The State of Texas is suing the Food and Drug Administration, seeking to force it to release some 1,000 vials of a lethal injection drug that officers seized at Houston Intercontinental Airport two years ago, News Radio 1200 WOAI reports.
The feds claimed at the time that the state had purchased the drugs under false pretenses
.Robert Dunham of the Death Penalty Information Center tells News Radio 1200 WOAI that the seizure, and the lawsuit, demonstrates the challenges that states like Texas have today in acquiring the drugs needed to carry out executions.
"The attempts to use medicine to carry out executions have put the United States, and Texas, on the map worldwide as human rights abusers," Dunham said.
Specifically, most companies that manufacture drugs these days are international conglomerates which are either headquartered in Europe or have major operations in Europe.
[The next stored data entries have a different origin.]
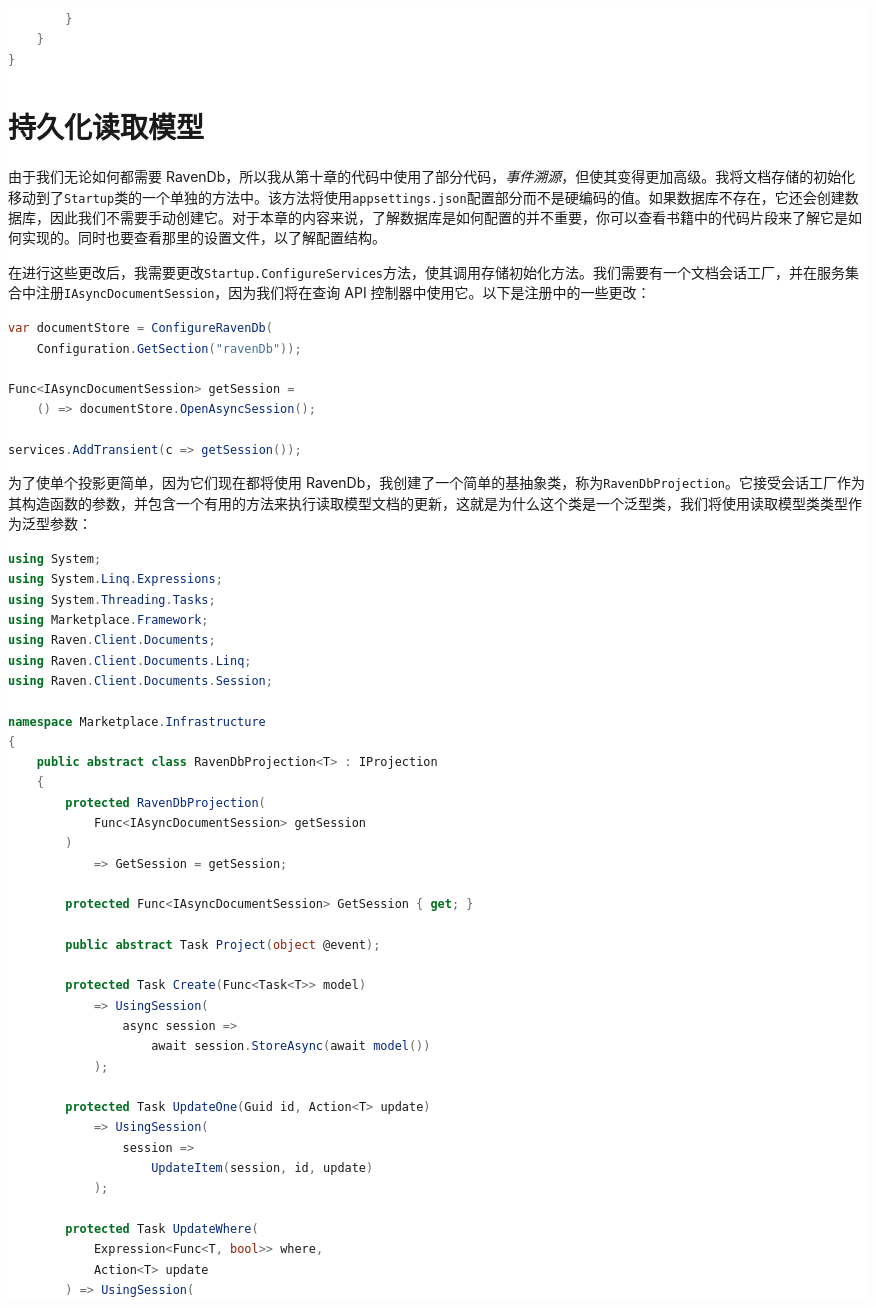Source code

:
 ```cs
        }
    }
}
```

# 持久化读取模型

由于我们无论如何都需要 RavenDb，所以我从第十章的代码中使用了部分代码，*事件溯源*，但使其变得更加高级。我将文档存储的初始化移动到了`Startup`类的一个单独的方法中。该方法将使用`appsettings.json`配置部分而不是硬编码的值。如果数据库不存在，它还会创建数据库，因此我们不需要手动创建它。对于本章的内容来说，了解数据库是如何配置的并不重要，你可以查看书籍中的代码片段来了解它是如何实现的。同时也要查看那里的设置文件，以了解配置结构。

在进行这些更改后，我需要更改`Startup.ConfigureServices`方法，使其调用存储初始化方法。我们需要有一个文档会话工厂，并在服务集合中注册`IAsyncDocumentSession`，因为我们将在查询 API 控制器中使用它。以下是注册中的一些更改：

```cs
var documentStore = ConfigureRavenDb(
    Configuration.GetSection("ravenDb"));

Func<IAsyncDocumentSession> getSession = 
    () => documentStore.OpenAsyncSession();

services.AddTransient(c => getSession());
```

为了使单个投影更简单，因为它们现在都将使用 RavenDb，我创建了一个简单的基抽象类，称为`RavenDbProjection`。它接受会话工厂作为其构造函数的参数，并包含一个有用的方法来执行读取模型文档的更新，这就是为什么这个类是一个泛型类，我们将使用读取模型类类型作为泛型参数：

```cs
using System;
using System.Linq.Expressions;
using System.Threading.Tasks;
using Marketplace.Framework;
using Raven.Client.Documents;
using Raven.Client.Documents.Linq;
using Raven.Client.Documents.Session;

namespace Marketplace.Infrastructure
{
    public abstract class RavenDbProjection<T> : IProjection
    {
        protected RavenDbProjection(
            Func<IAsyncDocumentSession> getSession
        )
            => GetSession = getSession;

        protected Func<IAsyncDocumentSession> GetSession { get; }

        public abstract Task Project(object @event);

        protected Task Create(Func<Task<T>> model)
            => UsingSession(
                async session => 
                    await session.StoreAsync(await model())
            );

        protected Task UpdateOne(Guid id, Action<T> update)
            => UsingSession(
                session =>
                    UpdateItem(session, id, update)
            );

        protected Task UpdateWhere(
            Expression<Func<T, bool>> where,
            Action<T> update
        ) => UsingSession(
```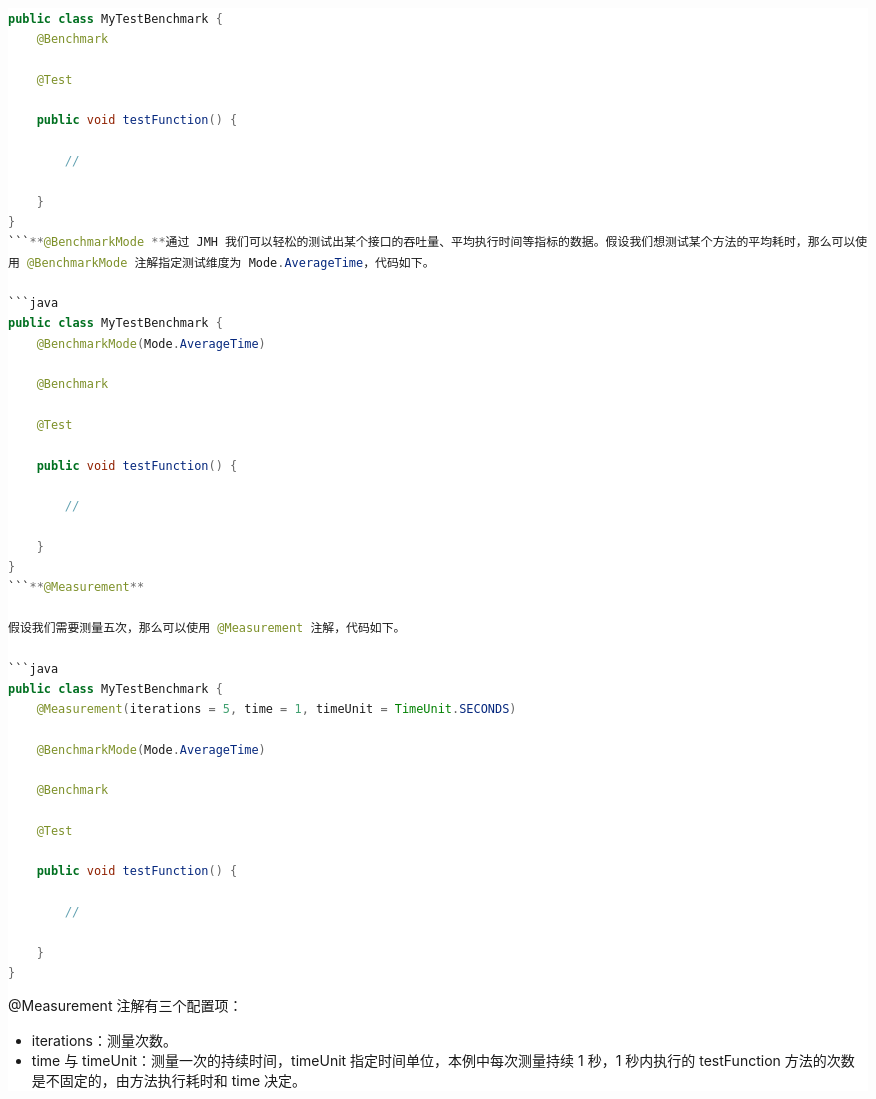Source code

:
 ```java
public class MyTestBenchmark {
    @Benchmark

    @Test

    public void testFunction() {

        // 

    }
}
```**@BenchmarkMode **通过 JMH 我们可以轻松的测试出某个接口的吞吐量、平均执行时间等指标的数据。假设我们想测试某个方法的平均耗时，那么可以使用 @BenchmarkMode 注解指定测试维度为 Mode.AverageTime，代码如下。

```java
public class MyTestBenchmark {
    @BenchmarkMode(Mode.AverageTime) 

    @Benchmark

    @Test

    public void testFunction() {

        //

    }
}
```**@Measurement**

假设我们需要测量五次，那么可以使用 @Measurement 注解，代码如下。

```java
public class MyTestBenchmark {
    @Measurement(iterations = 5, time = 1, timeUnit = TimeUnit.SECONDS)

    @BenchmarkMode(Mode.AverageTime)

    @Benchmark

    @Test

    public void testFunction() {

        //

    }
}
```

@Measurement 注解有三个配置项：

* iterations：测量次数。
* time 与 timeUnit：测量一次的持续时间，timeUnit 指定时间单位，本例中每次测量持续 1 秒，1 秒内执行的 testFunction 方法的次数是不固定的，由方法执行耗时和 time 决定。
The European Union has forbidden any products made in Europe from being used for executions. That has left the State of Texas in a bind, forcing it to acquire execution drugs from so called 'compounding pharmacies,' where they are manufactured from other producs, or, in the case of the 1,000 doses of sodium triopental which is at issue in the lawsuit, acquire the drugs under misleading pretenses.
Dunham says Texas, unlike Arkansas, is not running out of lethal injection drugs, and doesn't use sodium triopental for that purpose in any case, the drugs were meant to be a backup.
"It wanted to obtain as much sodium triopental as it could as a stopgap measure, and as a way of insuring that it would not have a problem if its supplies of pentobarbital become unavailable," Dunham said.
The Texas Department of Corrections as a matter of policy does not comment on the supply of pentobarbital it has on hand.